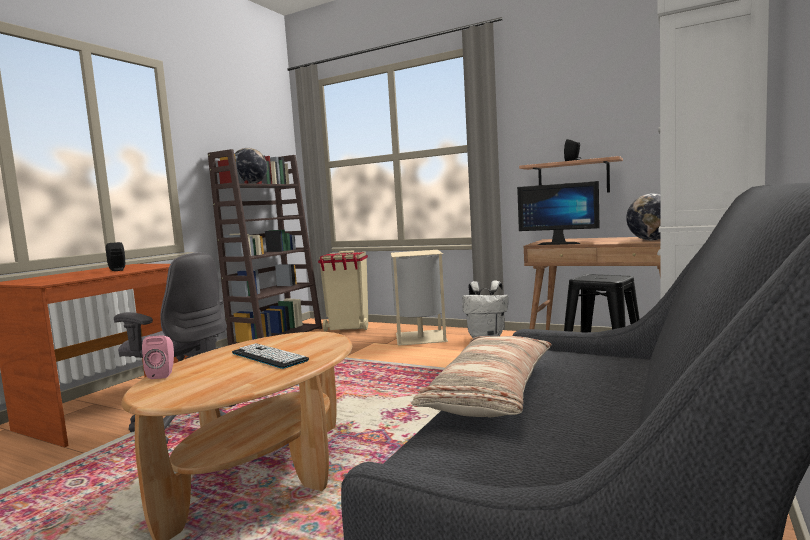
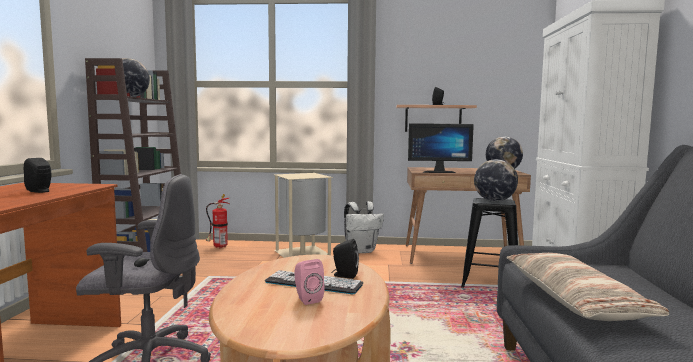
camera: 25 degrees left, 0 degrees up
(163, 374) = (231, 312): pink speaker -> pink speaker (307, 299)
(308, 351) = (344, 275): none -> black speaker
(348, 328) = (218, 247): beige trash can -> fire extinguisher
(601, 277) = (494, 201): none -> globe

* * * *

After you work out how many lines in the material hold the word "speaker", please respond with that number alone.

▸ PROBLEM SOLUTION:
2